Rinse, Lather, Repeat
A decline in asset prices across asset classes could cause the capital structure of a bank and therefore its ability and willingness to lend to deteriorate. As mentioned above, it could also cause its cost of capital to increase. As a result, the entire process outlined above could begin anew as a result of it having occurred once, compounding the downward pressure on asset prices.
Tis Good To Be King
So what should we do to stop this financial recursion? I have a few ideas. Again, these are my ideas, and you should keep that in mind. These problems are maddeningly complex and gigantic in scale and so you may not agree with my ideas for any number of reasons. That said, something must be done. And despite deep reservations, I think that U.S. government spending during this crisis is the thing to do.
Right now, the U.S. Government is able to borrow at almost 0% interest at a time that the U.S. dollar is at its strongest in years against certain currencies. This is a truly odd combination, but could be explained if we accept that people are leaving capital markets all over the world and running for the hills, i.e., U.S. Treasuries and therefore U.S. dollar denominated assets. This market dynamic will change in the long run, hopefully. So, my plan to exploit this aberration would be as follows:
Flood the market with short term and medium term U.S. Treasuries and thereby borrow to the hilt. Spend this money on fixing the U.S. financial system (creating more repo facilities, buying toxic assets, etc.) and U.S. infrastructure projects (to create jobs and demand for non-financial assets).
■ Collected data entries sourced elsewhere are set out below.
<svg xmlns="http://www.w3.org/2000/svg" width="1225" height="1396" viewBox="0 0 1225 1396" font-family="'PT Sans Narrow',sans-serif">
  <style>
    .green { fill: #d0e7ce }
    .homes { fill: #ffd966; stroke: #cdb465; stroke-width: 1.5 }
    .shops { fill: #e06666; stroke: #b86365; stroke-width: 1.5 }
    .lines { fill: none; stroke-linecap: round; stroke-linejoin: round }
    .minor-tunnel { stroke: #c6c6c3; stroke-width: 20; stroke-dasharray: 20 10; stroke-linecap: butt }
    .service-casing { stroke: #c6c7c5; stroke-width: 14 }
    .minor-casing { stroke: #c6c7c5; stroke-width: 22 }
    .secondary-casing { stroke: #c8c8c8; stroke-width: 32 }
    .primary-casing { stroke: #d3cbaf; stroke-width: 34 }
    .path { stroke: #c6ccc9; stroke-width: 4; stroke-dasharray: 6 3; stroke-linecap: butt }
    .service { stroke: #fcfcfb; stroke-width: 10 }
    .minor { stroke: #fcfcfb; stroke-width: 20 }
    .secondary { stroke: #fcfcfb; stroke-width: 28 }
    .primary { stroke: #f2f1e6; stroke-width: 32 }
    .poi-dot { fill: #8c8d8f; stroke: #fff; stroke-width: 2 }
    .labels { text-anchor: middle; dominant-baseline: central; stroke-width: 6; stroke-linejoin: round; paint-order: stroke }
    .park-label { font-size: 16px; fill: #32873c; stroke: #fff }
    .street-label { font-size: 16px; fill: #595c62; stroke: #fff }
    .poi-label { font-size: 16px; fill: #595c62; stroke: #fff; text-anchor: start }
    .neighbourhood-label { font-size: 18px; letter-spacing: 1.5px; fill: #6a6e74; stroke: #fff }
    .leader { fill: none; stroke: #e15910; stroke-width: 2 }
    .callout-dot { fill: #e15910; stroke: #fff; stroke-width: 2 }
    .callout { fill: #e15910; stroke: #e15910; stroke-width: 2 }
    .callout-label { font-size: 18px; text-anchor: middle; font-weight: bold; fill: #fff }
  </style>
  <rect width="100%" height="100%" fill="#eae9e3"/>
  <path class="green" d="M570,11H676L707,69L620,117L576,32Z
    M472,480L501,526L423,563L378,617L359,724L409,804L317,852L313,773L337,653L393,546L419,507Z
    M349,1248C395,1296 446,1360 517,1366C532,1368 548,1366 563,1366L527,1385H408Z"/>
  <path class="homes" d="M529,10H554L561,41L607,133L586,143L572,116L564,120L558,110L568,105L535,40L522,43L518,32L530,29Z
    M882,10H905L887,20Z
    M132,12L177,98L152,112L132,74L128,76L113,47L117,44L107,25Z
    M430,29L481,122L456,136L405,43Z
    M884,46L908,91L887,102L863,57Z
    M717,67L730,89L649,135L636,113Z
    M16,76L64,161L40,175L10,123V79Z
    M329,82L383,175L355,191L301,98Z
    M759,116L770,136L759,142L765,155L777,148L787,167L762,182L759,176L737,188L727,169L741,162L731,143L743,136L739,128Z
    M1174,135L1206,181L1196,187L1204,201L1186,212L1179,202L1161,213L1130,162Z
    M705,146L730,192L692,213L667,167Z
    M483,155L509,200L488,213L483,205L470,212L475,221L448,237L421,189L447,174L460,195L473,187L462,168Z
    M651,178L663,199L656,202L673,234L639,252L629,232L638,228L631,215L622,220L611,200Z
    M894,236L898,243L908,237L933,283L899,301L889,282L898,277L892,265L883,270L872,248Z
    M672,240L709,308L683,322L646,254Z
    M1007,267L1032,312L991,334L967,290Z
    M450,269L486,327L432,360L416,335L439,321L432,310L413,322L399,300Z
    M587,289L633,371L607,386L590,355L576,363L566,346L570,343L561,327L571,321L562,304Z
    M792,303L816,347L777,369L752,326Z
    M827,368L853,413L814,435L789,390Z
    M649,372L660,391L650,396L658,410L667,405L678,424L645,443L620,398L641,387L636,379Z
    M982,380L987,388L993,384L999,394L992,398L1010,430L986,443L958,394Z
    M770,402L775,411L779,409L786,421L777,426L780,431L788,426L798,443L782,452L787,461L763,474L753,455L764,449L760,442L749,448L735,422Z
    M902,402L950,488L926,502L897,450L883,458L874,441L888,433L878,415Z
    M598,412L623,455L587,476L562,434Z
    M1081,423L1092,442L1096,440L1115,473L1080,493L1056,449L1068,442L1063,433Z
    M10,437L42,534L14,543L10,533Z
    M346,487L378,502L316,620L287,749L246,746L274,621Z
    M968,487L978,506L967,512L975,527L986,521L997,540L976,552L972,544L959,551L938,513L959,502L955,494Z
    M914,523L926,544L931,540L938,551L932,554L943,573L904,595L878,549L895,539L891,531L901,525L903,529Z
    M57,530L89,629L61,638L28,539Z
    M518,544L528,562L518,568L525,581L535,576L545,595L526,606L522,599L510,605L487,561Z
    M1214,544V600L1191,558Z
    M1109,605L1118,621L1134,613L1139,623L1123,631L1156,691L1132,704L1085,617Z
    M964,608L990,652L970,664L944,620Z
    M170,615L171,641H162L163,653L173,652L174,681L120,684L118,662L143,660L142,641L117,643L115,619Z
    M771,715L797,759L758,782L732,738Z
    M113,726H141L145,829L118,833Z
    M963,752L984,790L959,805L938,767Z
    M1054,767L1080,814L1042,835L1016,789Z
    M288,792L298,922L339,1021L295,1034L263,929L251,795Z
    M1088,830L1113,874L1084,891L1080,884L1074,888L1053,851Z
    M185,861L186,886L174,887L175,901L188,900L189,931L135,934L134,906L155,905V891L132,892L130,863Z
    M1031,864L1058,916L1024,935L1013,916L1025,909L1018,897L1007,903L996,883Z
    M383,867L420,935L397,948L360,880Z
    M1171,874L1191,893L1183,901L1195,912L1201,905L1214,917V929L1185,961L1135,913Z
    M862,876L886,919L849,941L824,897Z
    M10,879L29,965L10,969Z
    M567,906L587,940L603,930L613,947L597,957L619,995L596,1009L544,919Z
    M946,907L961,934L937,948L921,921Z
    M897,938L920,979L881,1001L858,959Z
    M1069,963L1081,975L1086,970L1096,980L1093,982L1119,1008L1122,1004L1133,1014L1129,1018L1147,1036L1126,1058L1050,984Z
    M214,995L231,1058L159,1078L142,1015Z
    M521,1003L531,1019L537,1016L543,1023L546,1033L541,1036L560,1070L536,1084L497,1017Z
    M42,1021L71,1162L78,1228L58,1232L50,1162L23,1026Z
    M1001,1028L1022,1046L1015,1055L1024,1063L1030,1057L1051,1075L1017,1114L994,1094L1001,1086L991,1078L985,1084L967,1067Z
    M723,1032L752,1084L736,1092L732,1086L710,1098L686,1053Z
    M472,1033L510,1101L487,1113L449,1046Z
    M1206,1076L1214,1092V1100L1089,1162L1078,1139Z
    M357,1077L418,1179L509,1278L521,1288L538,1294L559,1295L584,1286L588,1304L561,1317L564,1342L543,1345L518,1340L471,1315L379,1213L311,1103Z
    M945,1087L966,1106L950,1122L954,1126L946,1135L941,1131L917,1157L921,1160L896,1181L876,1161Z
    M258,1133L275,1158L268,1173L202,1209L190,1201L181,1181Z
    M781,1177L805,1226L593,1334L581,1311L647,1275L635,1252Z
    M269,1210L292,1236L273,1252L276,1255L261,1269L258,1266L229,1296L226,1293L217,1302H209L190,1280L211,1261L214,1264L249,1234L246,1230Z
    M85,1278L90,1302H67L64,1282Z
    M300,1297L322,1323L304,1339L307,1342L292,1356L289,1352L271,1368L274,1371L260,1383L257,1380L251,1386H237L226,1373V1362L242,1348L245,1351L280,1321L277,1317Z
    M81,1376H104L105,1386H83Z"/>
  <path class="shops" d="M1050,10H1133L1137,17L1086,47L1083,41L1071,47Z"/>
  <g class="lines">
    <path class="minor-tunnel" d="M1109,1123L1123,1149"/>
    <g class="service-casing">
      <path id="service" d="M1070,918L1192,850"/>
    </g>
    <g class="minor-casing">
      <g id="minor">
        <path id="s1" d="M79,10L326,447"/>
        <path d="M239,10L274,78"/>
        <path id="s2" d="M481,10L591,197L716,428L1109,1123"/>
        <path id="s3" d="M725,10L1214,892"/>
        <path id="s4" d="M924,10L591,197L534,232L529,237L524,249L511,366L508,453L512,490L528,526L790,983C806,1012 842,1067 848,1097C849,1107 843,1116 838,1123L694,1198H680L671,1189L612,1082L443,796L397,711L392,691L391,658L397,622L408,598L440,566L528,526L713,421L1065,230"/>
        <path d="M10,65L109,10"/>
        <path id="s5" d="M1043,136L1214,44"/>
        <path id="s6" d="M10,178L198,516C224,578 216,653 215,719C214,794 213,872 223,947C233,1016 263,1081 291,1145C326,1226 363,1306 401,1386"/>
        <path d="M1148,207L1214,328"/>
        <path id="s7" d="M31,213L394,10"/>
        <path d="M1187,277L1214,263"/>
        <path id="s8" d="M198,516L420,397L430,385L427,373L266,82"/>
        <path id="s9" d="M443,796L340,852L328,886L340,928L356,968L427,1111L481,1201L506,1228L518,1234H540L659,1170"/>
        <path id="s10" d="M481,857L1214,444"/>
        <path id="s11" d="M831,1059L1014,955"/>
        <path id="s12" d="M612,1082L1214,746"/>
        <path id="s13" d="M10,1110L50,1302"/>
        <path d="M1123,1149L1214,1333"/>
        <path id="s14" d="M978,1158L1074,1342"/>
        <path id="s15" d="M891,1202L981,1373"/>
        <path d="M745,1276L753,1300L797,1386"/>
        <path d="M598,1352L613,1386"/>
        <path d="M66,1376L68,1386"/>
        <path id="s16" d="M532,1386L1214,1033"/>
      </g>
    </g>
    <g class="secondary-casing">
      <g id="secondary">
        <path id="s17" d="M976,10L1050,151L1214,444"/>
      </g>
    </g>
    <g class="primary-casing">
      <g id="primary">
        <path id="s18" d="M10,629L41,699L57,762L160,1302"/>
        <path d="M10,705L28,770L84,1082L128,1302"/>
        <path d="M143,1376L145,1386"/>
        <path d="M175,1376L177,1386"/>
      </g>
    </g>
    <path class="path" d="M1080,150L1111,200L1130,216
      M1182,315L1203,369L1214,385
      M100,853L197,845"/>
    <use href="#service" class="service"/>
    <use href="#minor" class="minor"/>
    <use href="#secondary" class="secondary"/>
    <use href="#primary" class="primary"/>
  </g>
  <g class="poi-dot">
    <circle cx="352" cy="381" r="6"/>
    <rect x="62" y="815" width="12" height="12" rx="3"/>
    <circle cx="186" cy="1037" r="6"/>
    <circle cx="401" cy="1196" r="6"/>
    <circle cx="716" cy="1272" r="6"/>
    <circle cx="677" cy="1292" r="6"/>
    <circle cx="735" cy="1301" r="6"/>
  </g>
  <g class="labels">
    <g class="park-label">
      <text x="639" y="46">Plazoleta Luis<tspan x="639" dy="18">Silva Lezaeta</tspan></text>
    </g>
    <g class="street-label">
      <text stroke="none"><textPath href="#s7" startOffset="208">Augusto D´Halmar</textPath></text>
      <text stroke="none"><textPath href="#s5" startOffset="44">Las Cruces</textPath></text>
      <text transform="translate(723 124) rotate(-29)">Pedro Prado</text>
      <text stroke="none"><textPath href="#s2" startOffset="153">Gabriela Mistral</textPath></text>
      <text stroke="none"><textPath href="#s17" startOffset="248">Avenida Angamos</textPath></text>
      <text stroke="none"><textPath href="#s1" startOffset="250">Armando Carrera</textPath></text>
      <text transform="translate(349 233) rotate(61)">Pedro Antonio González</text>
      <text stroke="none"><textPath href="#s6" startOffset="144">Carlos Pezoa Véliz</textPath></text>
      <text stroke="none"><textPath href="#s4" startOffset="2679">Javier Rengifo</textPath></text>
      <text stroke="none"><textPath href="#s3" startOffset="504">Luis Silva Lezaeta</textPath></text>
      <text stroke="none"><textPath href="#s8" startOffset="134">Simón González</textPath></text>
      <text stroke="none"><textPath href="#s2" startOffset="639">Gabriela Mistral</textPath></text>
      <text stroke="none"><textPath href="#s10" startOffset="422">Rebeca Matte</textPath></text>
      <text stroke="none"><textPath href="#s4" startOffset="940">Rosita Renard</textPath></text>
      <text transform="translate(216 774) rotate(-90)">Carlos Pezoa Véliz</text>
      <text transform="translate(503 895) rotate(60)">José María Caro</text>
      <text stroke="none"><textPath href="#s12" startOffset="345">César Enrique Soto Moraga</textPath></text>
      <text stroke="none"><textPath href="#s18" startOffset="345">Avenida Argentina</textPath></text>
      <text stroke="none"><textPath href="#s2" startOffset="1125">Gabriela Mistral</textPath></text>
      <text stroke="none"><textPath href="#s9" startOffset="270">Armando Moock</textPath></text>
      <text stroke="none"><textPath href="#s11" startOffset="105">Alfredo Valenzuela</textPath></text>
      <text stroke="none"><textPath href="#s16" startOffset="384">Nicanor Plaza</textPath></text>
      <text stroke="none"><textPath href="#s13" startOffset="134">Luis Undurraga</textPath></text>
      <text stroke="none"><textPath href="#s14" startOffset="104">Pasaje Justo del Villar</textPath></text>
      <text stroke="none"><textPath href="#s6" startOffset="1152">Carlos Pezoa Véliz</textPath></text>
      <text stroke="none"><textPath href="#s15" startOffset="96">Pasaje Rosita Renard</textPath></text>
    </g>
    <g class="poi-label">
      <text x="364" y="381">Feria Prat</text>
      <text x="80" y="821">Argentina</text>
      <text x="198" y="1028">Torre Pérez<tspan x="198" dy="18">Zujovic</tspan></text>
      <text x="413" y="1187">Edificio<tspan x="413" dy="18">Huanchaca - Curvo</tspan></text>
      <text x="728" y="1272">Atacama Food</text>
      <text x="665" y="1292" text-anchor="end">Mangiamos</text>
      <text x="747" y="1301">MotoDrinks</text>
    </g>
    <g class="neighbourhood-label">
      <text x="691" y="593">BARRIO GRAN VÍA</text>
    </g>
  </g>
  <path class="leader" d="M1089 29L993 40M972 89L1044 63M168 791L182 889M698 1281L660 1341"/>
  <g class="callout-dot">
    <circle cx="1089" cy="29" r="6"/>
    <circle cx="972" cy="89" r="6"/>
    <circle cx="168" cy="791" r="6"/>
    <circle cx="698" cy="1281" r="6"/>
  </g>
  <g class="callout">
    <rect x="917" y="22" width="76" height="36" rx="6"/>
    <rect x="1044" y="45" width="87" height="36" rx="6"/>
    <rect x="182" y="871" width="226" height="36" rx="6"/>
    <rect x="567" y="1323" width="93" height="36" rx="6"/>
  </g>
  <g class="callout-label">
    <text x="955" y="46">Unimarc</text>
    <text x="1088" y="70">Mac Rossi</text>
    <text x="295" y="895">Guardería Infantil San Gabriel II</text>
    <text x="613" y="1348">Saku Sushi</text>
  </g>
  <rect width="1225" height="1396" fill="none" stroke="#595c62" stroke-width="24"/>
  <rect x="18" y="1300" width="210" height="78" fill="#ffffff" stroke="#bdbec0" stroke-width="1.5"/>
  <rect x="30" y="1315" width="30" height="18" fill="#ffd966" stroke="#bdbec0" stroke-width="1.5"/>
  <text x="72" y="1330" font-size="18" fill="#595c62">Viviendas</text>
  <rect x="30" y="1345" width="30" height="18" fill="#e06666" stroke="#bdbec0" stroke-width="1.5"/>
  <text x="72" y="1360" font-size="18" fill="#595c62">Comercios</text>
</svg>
The net effect of this is to allow the private entities in the U.S. economy to borrow at near 0% interest, giving the U.S. a tremendous near term advantage over the rest of the world.
At some point, this borrowing will push the interest rates on Treasuries up and will push the dollar down. When interest rates on treasuries reach non-bargain basement levels of borrowing, the U.S. should stop borrowing. But what about the green back? As a bonus, because the U.S. dollar will eventually fall from its current heights, the U.S. debt issued until that point will depreciate in value.
Thus, the U.S. could borrow for almost no interest, pump that money into its own economy, and then get a free principle reduction at the end. As for the rest of the world, yes, my solution rests your fate on the shoulders of the U.S. economy. I’m sorry, but I just don’t have enough time to think of a way out of your mess as well.